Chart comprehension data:
┄┄┄┄┄┄┄┄┄┄

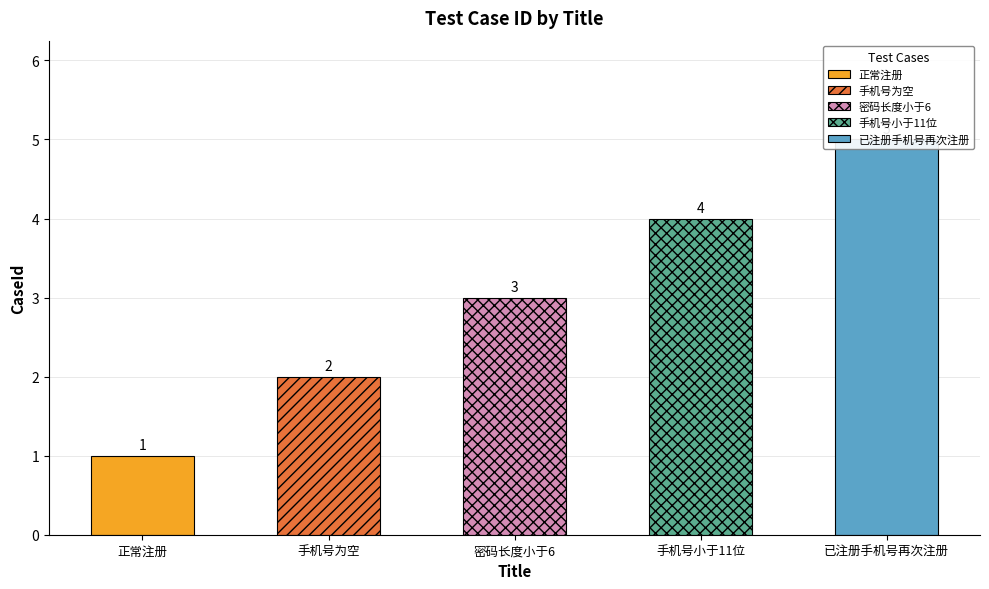

Reading left to right, what are all the values shown in this chart?

正常注册=1	手机号为空=2	密码长度小于6=3	手机号小于11位=4	已注册手机号再次注册=5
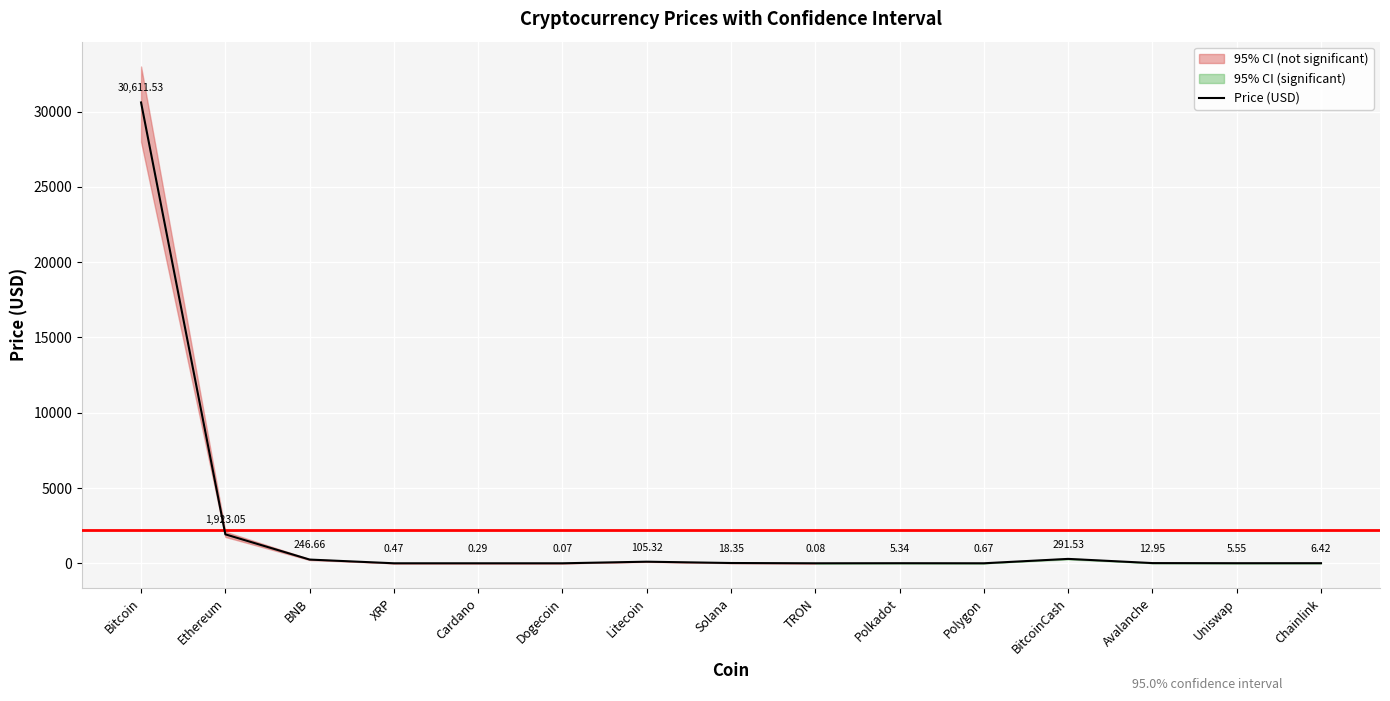

What value does the data have at BNB?

246.7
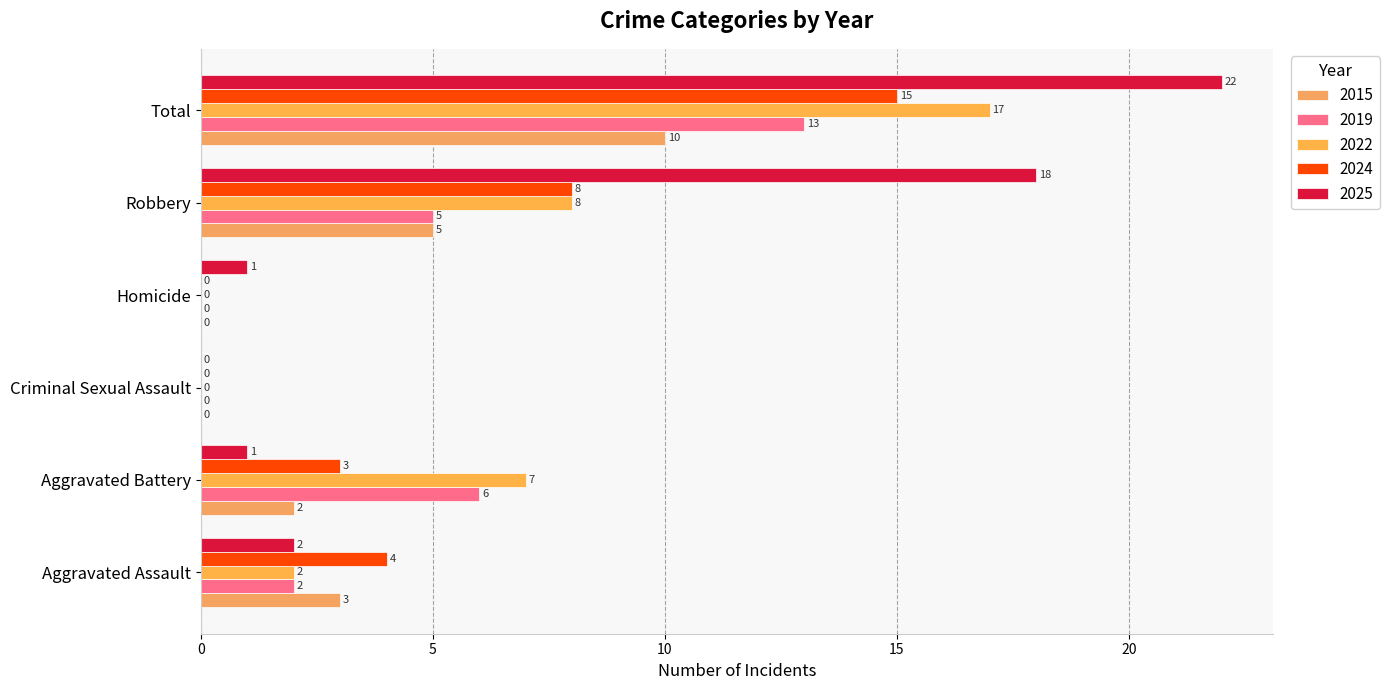

Which series changed the most between Aggravated Battery and Robbery?

2025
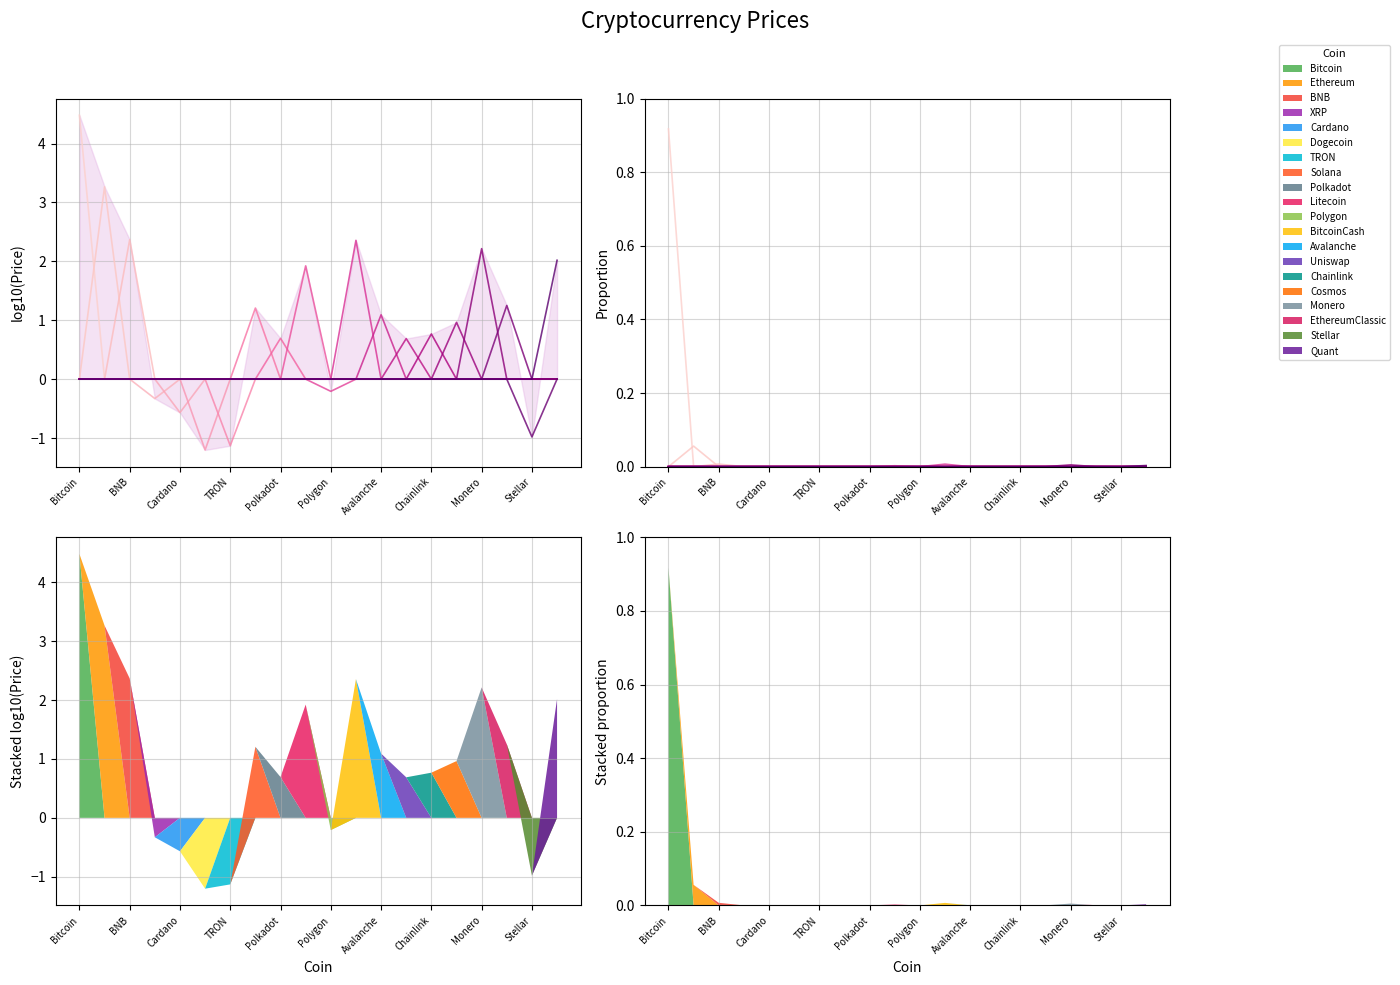

Is it true that the value at Cardano is 0.6?

False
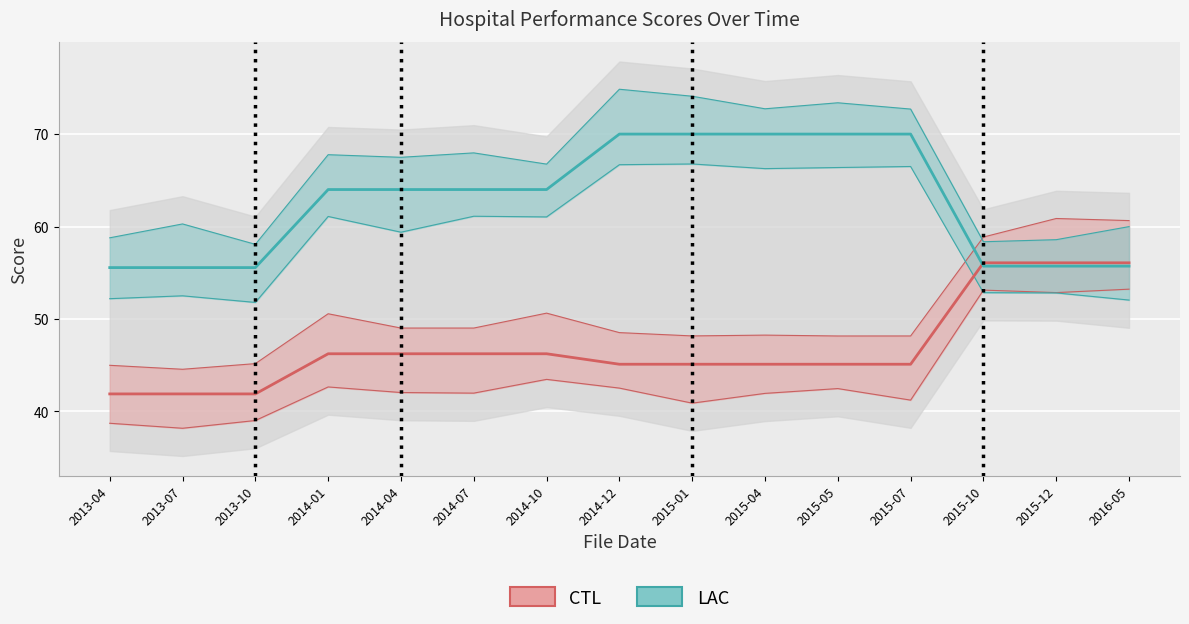

Rank the series by their average value, from highest to lowest.

LAC, CTL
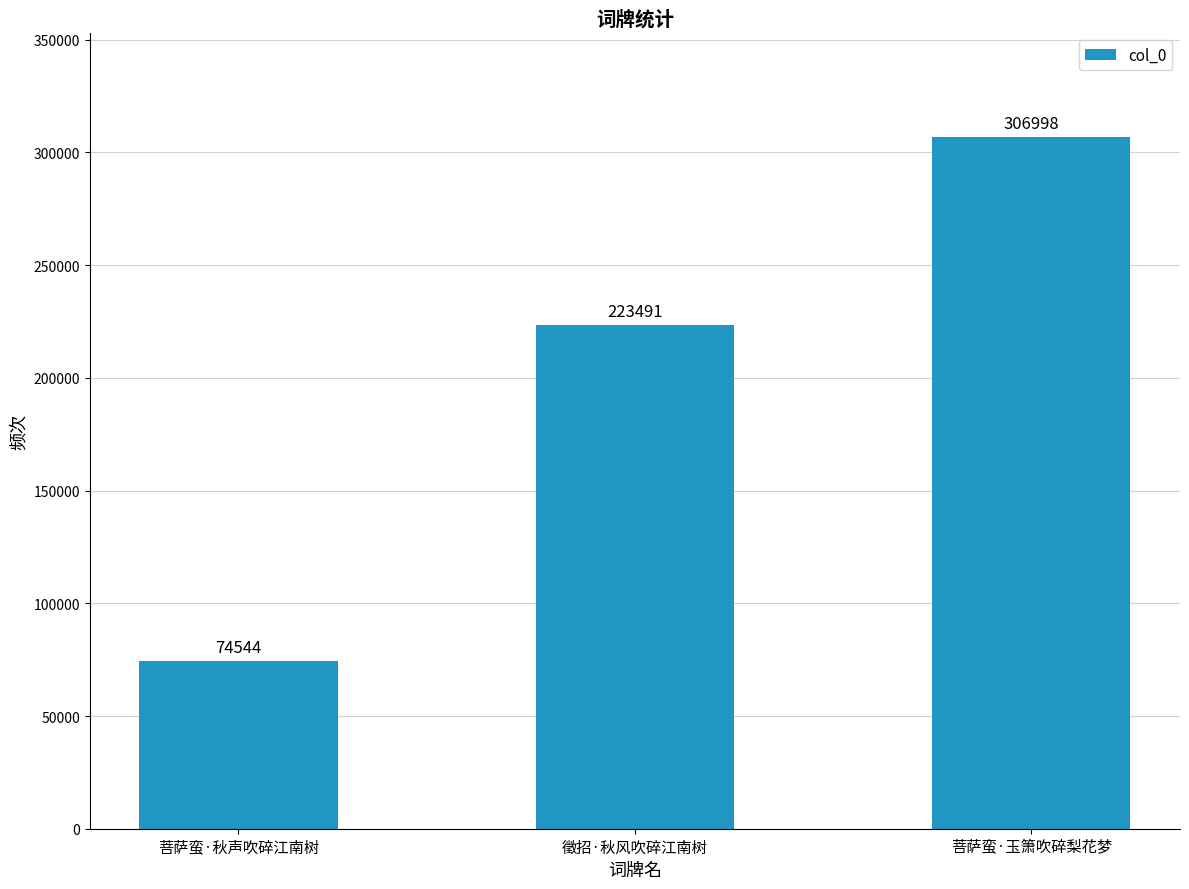

What is the change in value from 菩萨蛮·秋声吹碎江南树 to 菩萨蛮·玉箫吹碎梨花梦?

+232454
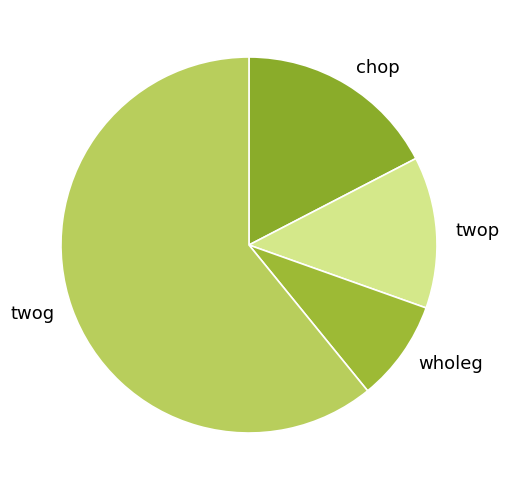

Does twog represent more than half of the total?

Yes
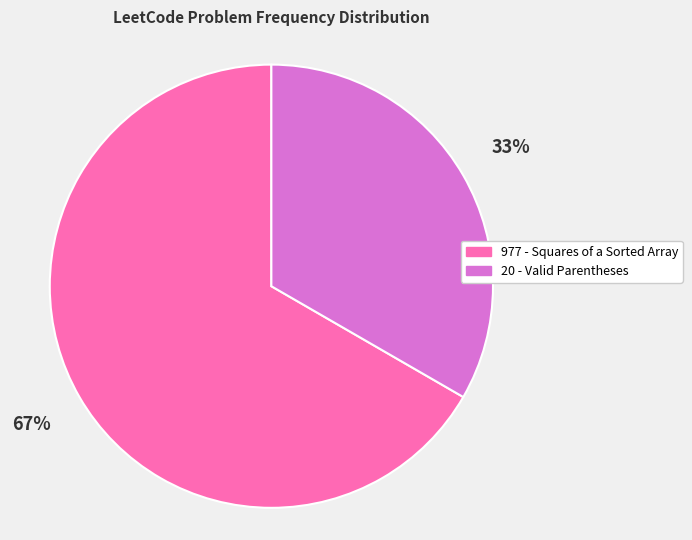

To the nearest percent, what is the combined percentage of 20 - Valid Parentheses and 977 - Squares of a Sorted Array?

100%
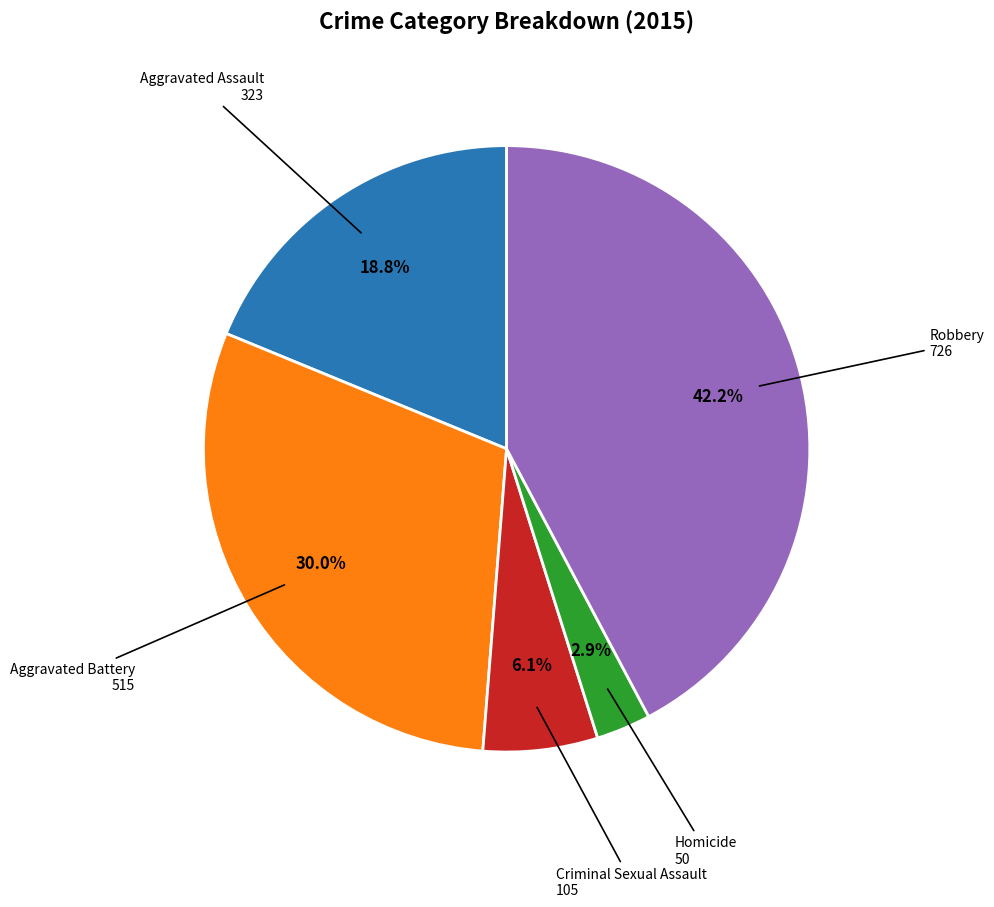

Rank the categories by value from lowest to highest.

Homicide, Criminal Sexual Assault, Aggravated Assault, Aggravated Battery, Robbery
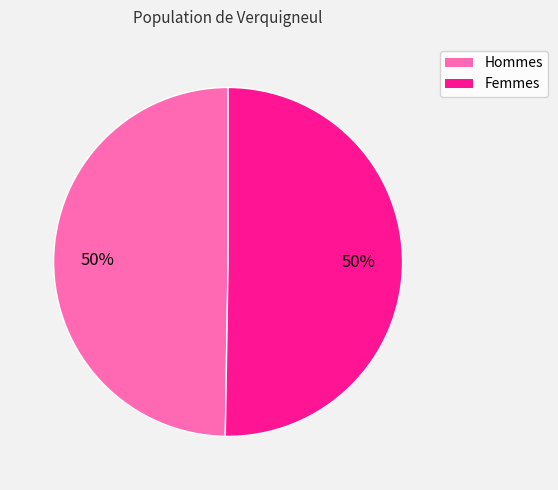

To the nearest percent, what is the average slice percentage?

50%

┄┄┄┄┄┄┄┄┄┄

#### AIM OF THE EXERCISE:
Pick out every line in the entries above that contains the word "highest", matching case exactly, and copy each of those lines in full.

#### RESPONSE BOX:
Rank the series by their average value, from highest to lowest.
Rank the categories by value from lowest to highest.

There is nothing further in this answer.